Traditional Treatment Methods

Origin

Chinese herbs are also known as herbal remedies. Ancient Indians, Chinese, and Europeans have discovered the origin of herbs. They are effectively used for the healing purpose and their records are available in ancient texts. In India, more than 1100 medicinal plants are cultivated in wild forests and, about 60 genera are used in medicine. Despite their current demands, they are not growing in a controlled way. Moderately, the tribes use them for life on some belts that grow in the wild. They are purchased from the rainforest. Health care is crucial all over the world. So it is strange to use Chinese herbs silently without consulting a doctor. They are purchased over the counter or by people who are not qualified to make them. Very few drugs are on the market, especially in India and China, due to their few side effects. Combining them with symptomatic medications, for patients with chronic illnesses by general practitioners and physicians can have a positive step towards health care. They are cheap and therefore fit within the resources of patients in need of long-term care.
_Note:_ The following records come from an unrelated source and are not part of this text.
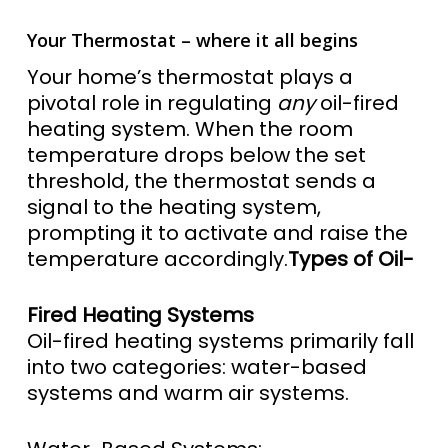
Your Thermostat – where it all begins
Your home’s thermostat plays a
pivotal role in regulating
any
oil-fired
heating system. When the room
temperature drops below the set
threshold, the thermostat sends a
signal to the heating system,
prompting it to activate and raise the
temperature accordingly.
Types of Oil-
Fired Heating Systems
Oil-fired heating systems primarily fall
into two categories: water-based
systems and warm air systems.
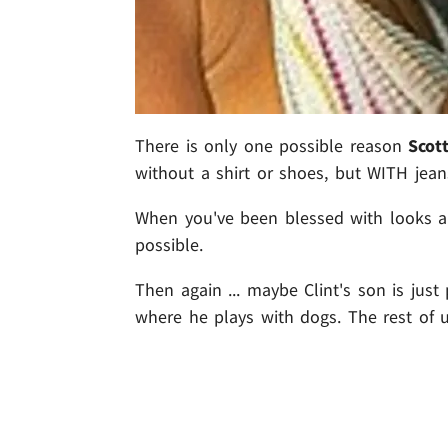
There is only one possible reason
Scot
without a shirt or shoes, but WITH jeans
When you've been blessed with looks an
possible.
Then again ... maybe Clint's son is just
where he plays with dogs. The rest of u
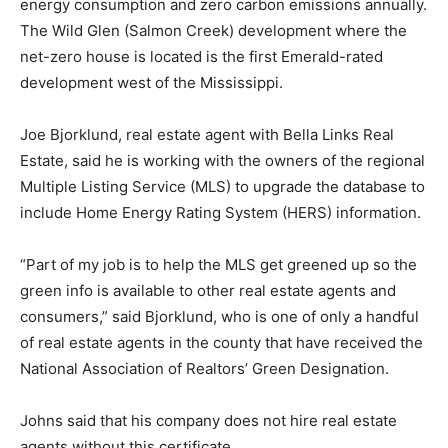
energy consumption and zero carbon emissions annually.
The Wild Glen (Salmon Creek) development where the
net-zero house is located is the first Emerald-rated
development west of the Mississippi.
Joe Bjorklund, real estate agent with Bella Links Real
Estate, said he is working with the owners of the regional
Multiple Listing Service (MLS) to upgrade the database to
include Home Energy Rating System (HERS) information.
“Part of my job is to help the MLS get greened up so the
green info is available to other real estate agents and
consumers,” said Bjorklund, who is one of only a handful
of real estate agents in the county that have received the
National Association of Realtors’ Green Designation.
Johns said that his company does not hire real estate
agents without this certificate.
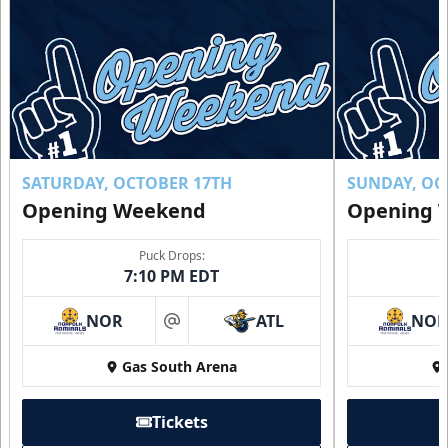
Luxury Suites Info
Call (770) 497-5100
Request Information
Buy Now!
SATURDAY, OCTOBER 17TH
SUNDAY, OC
Opening Weekend
Opening 
Puck Drops:
7:10 PM EDT
NOR
ATL
NO
at
Gas South Arena
Tickets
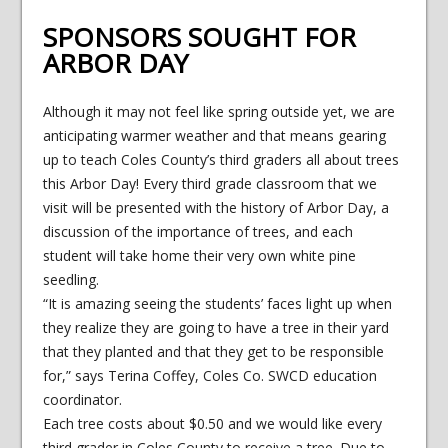
SPONSORS SOUGHT FOR
ARBOR DAY
Although it may not feel like spring outside yet, we are
anticipating warmer weather and that means gearing
up to teach Coles County’s third graders all about trees
this Arbor Day! Every third grade classroom that we
visit will be presented with the history of Arbor Day, a
discussion of the importance of trees, and each
student will take home their very own white pine
seedling.
“It is amazing seeing the students’ faces light up when
they realize they are going to have a tree in their yard
that they planted and that they get to be responsible
for,” says Terina Coffey, Coles Co. SWCD education
coordinator.
Each tree costs about $0.50 and we would like every
third grader in Coles County to receive a tree. Due to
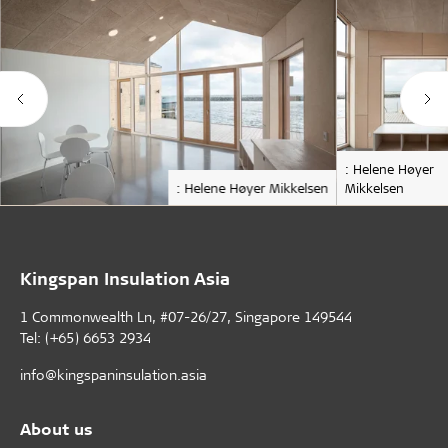
: Helene Høyer
: Helene Høyer Mikkelsen
Mikkelsen
Kingspan Insulation Asia
1 Commonwealth Ln, #07-26/27, Singapore 149544
Tel: (+65) 6653 2934
info@kingspaninsulation.asia
About us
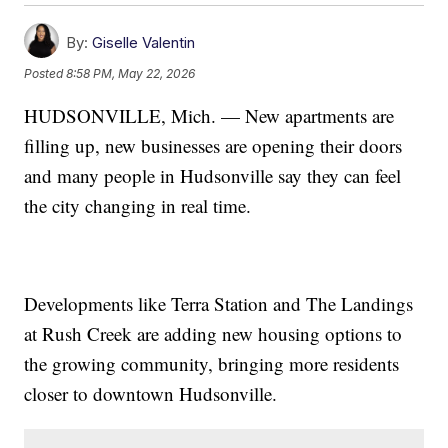
By:
Giselle Valentin
Posted
8:58 PM, May 22, 2026
HUDSONVILLE, Mich. — New apartments are
filling up, new businesses are opening their doors
and many people in Hudsonville say they can feel
the city changing in real time.
Developments like Terra Station and The Landings
at Rush Creek are adding new housing options to
the growing community, bringing more residents
closer to downtown Hudsonville.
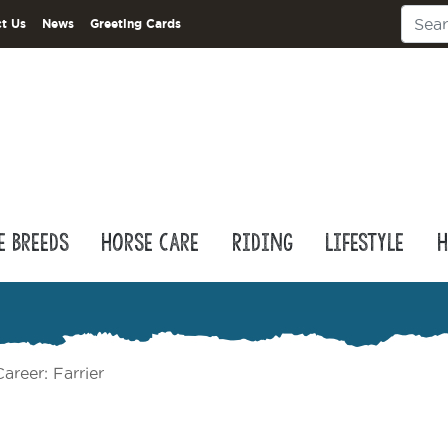
t Us
News
Greeting Cards
e Breeds
Horse Care
Riding
Lifestyle
H
areer: Farrier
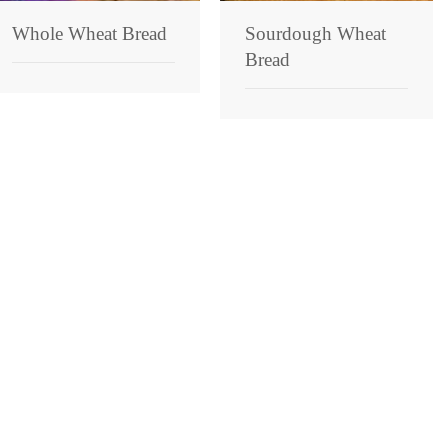
Whole Wheat Bread
Sourdough Wheat
Bread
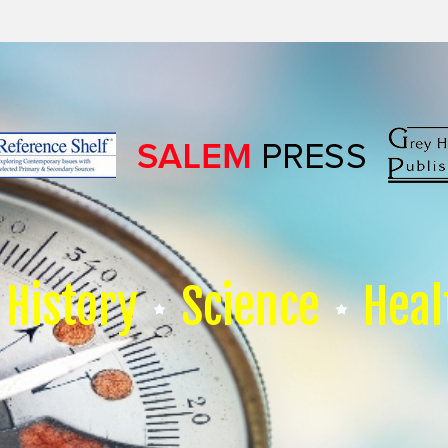
History
Science
Heal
In contrast to India, the surge in demand for traditional medicines in China has allowed the government to grow these plants for further research and development. For medicinal value, nearly 600 species are grown in about 100 units. Chinese herbs are also used in Ayurveda, Naturopathic, Homeopathic, and traditional Native American Medicines. About 74 kinds of plants are used in modern medicine.

When it is used?

Alternative medicine specialists, especially Chinese herbalists, provide herbal remedies for almost all illnesses. In general, herbs are effective in treating mild illnesses such as digestive problems, the flu, cough, headaches, and rashes.

How does it works?

Herbal medicines that bring the desired results, which are found in laboratory analyses, contain substances that trigger specific biochemical responses. For example, the inner bark of a certain type of willow tree, chewed by Native Americans to relieve headaches and other pains, contains salicylic acid, the active ingredient in aspirin. Some herbalists still recommend white willow to treat headaches, arthritis, and other painful conditions, contending that, it is less likely to cause stomach upset and other adverse effects of aspirin. Unlike conventional drugs, herbal remedies do not have the management of the Food and Drug Administration (FDA). Therefore, the consumer has no way of knowing whether a herbal product has been subjected to scientific testing to measure its safety and effectiveness. FDA regulations require that herbal products be advertised as nutrients or food additives, and that their labels do not contain specific medical claims or dosage information. Therefore, people who use herbal remedies usually look at books or rely on the advice of herbalists or other healthcare professionals.

Precautions

Many plants are toxic. Before taking it internally, make sure that exactly what is in herbal remedies. Consult paediatrician or paediatric nurse before using herbal remedies for child's illness. Take only the recommended dose. When taken in large quantities, minor and nontoxic herbal products can cause serious side effects. For example, plant compounds that can be effective laxatives (example:psyllium) in small doses often cause severe diarrhoea at high doses. Monitor yourself for possible side effects. If there is any widespread skin rashes, dizziness, dyspnea, or other signs of a severe reaction, contact the doctor or any local emergency room as they may cause an anaphylactic reaction.